Shapiro assists patients seeking psychedelics’ therapeutic effects. He doesn’t provide patients with psychedelics, but he helps them undergo therapy sessions before and after their travels out of the country to consume psychedelics.
“The positive outcomes are almost always in conjunction with therapy,” Shapiro says. “It’s not just, ‘Take this and you’ll feel better.'”
Brewer incorporated therapy into her Mexico trip. She also started a low-sugar diet with no meat or alcohol.
Before departing, she feared riding on planes and driving in cars, she says, but her fears have vanished.
As Lovasco’s bill is now written, eligible patients could use psychedelics at home without supervision. But psychedelics may not be safe for people with severe cardiovascular disease or psychotic disorders, cautions Dr. Ginger Nicol, who cofounded PiPeR with Siegel.
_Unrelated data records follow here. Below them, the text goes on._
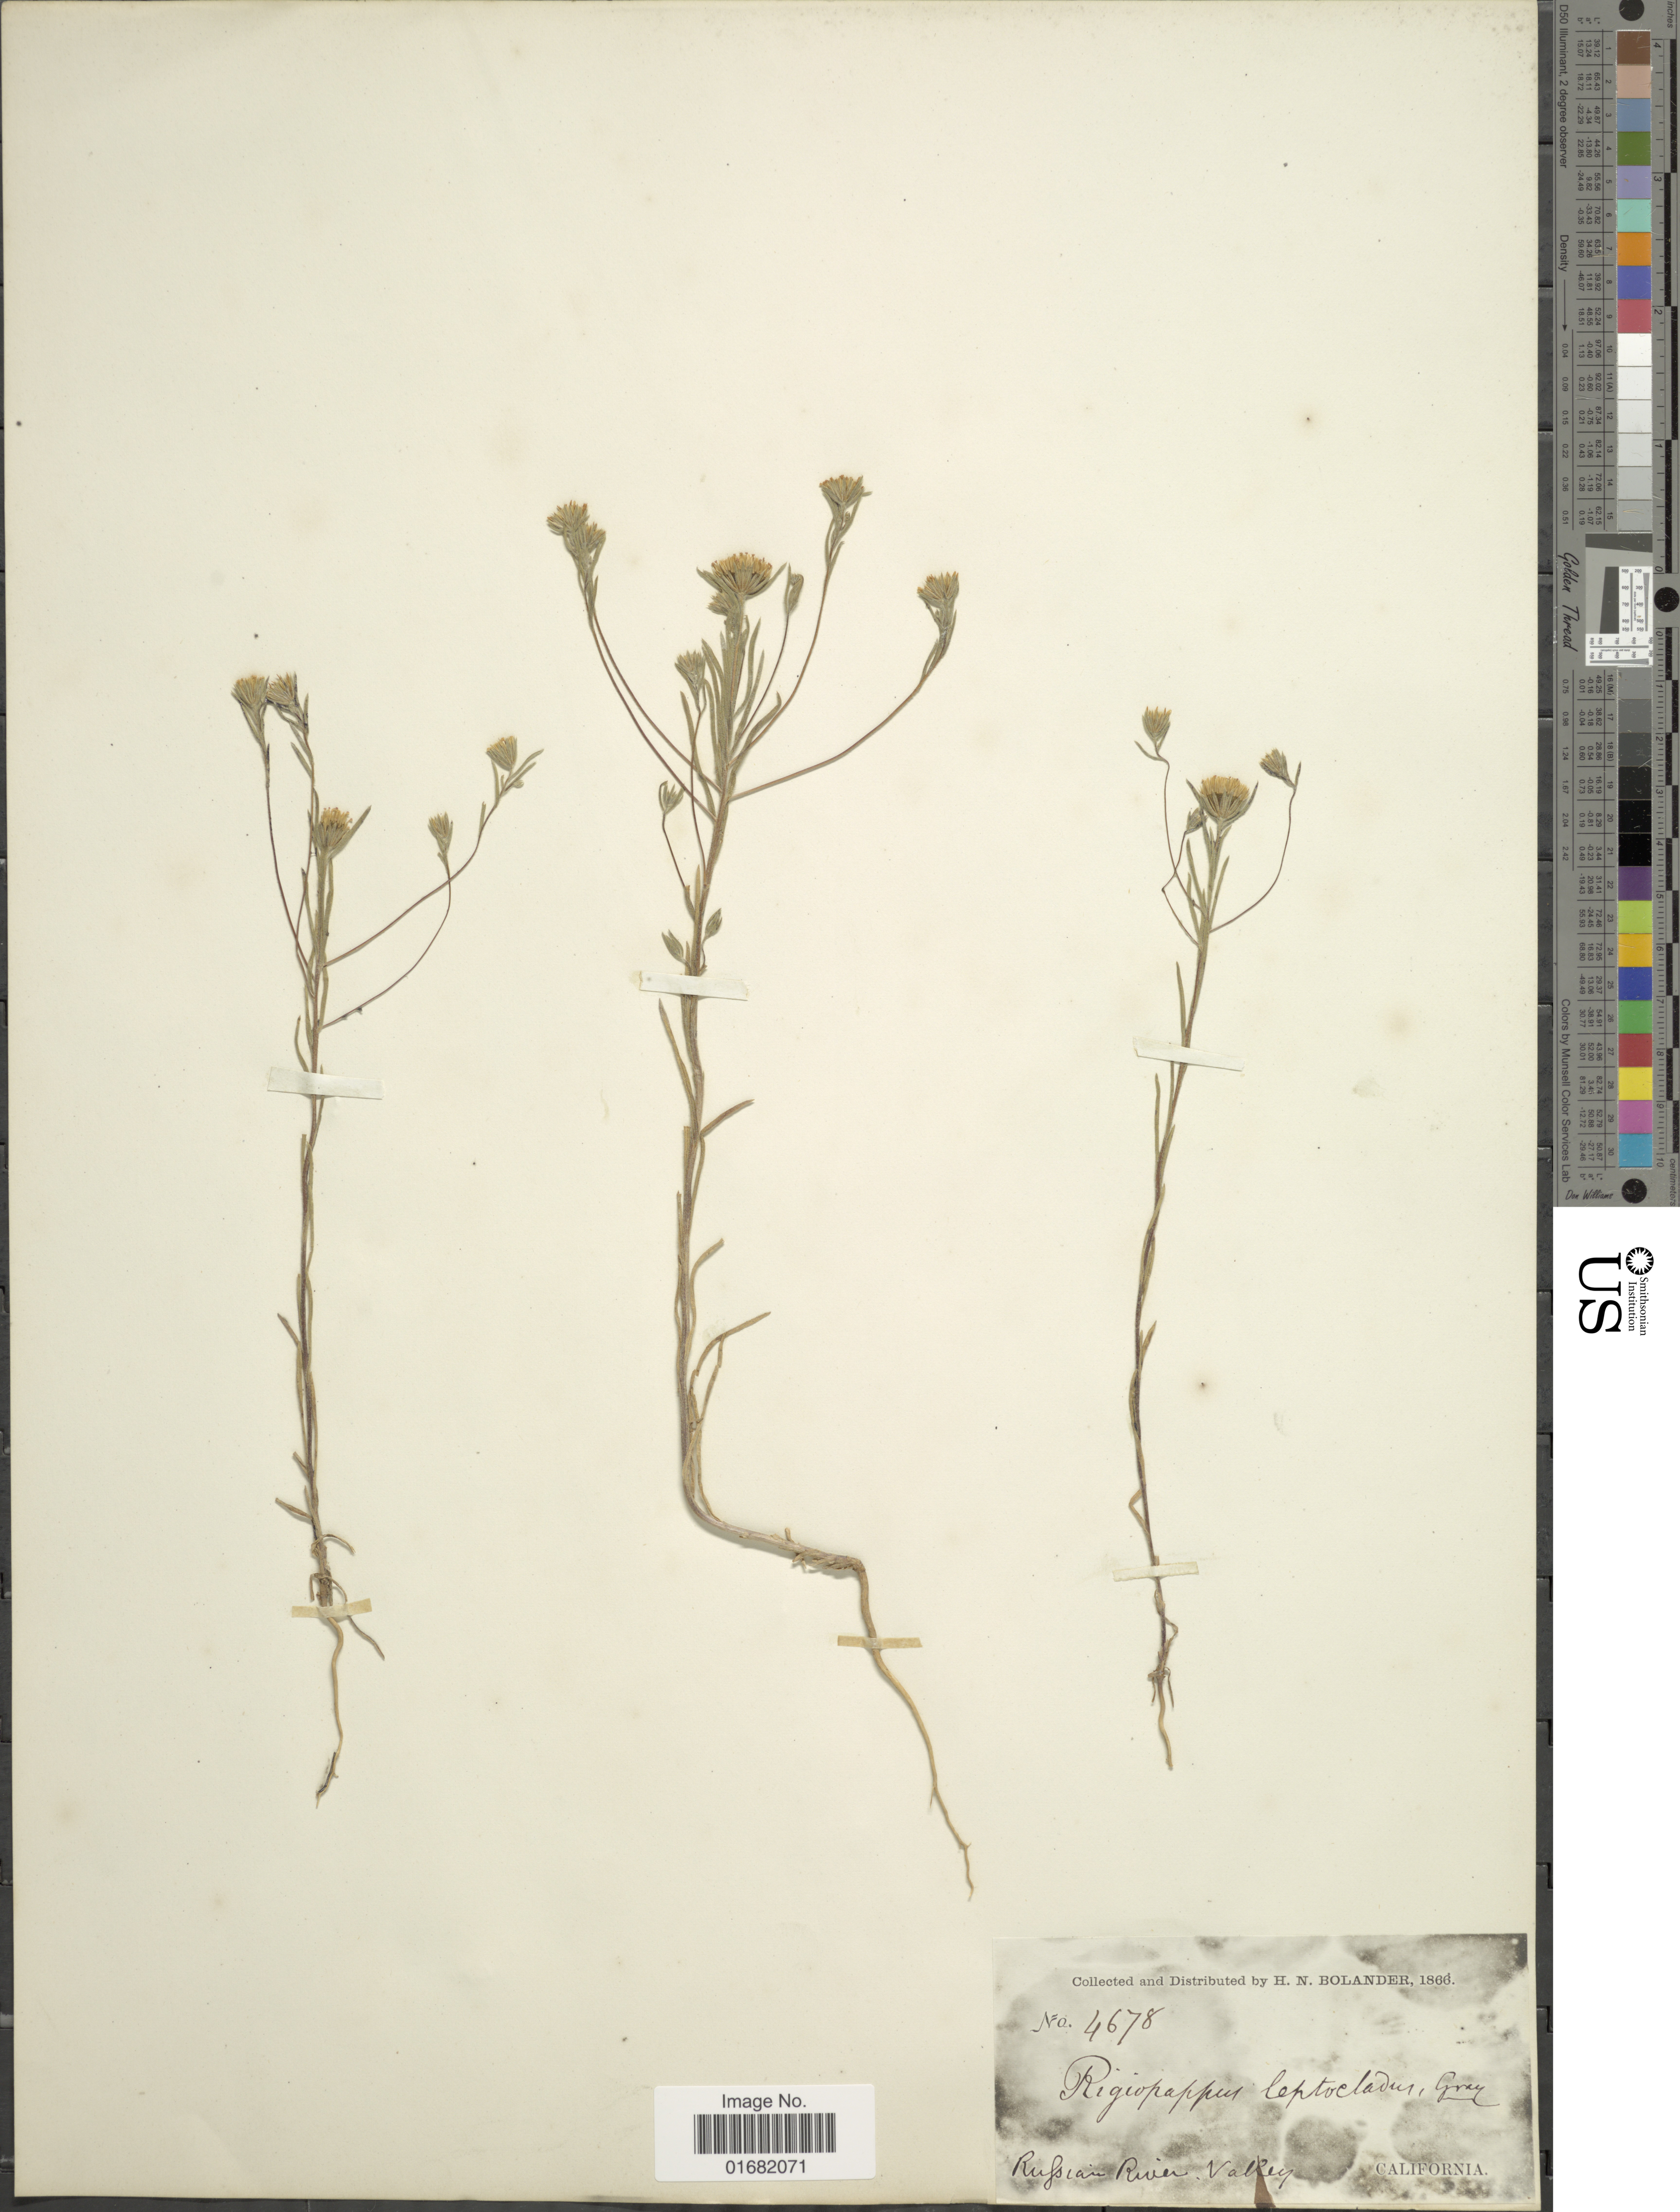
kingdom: Plantae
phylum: Tracheophyta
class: Magnoliopsida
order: Asterales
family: Asteraceae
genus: Rigiopappus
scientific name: Rigiopappus leptocladus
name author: A. Gray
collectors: H. Bolander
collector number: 4678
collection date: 1866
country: United States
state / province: California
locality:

Is Missouri ready for psychedelics? Lovasco says we have a lot of work to do. After a committee hearing in late March, he guessed the bill would need to be revised in order to secure votes. He’s looking toward a substitute bill that would allow only for psilocybin use, instead of the broad range of plant and fungus-based substances outlined in the bill’s original draft.
“I don’t think it’s super likely to be signed into law this year as it’s a very new issue for Missouri,” Lovasco says. “We definitely gotta start the conversation and work towards something we can get consensus on.”
But even if Lovasco’s bills don’t pass, change seems likely to come. And it could be a total game changer.
“If the results of the smaller studies that have been done carry through in our larger studies,” Nicol says, “then it will probably be a revolution in mental health and psychiatric pharmacology.”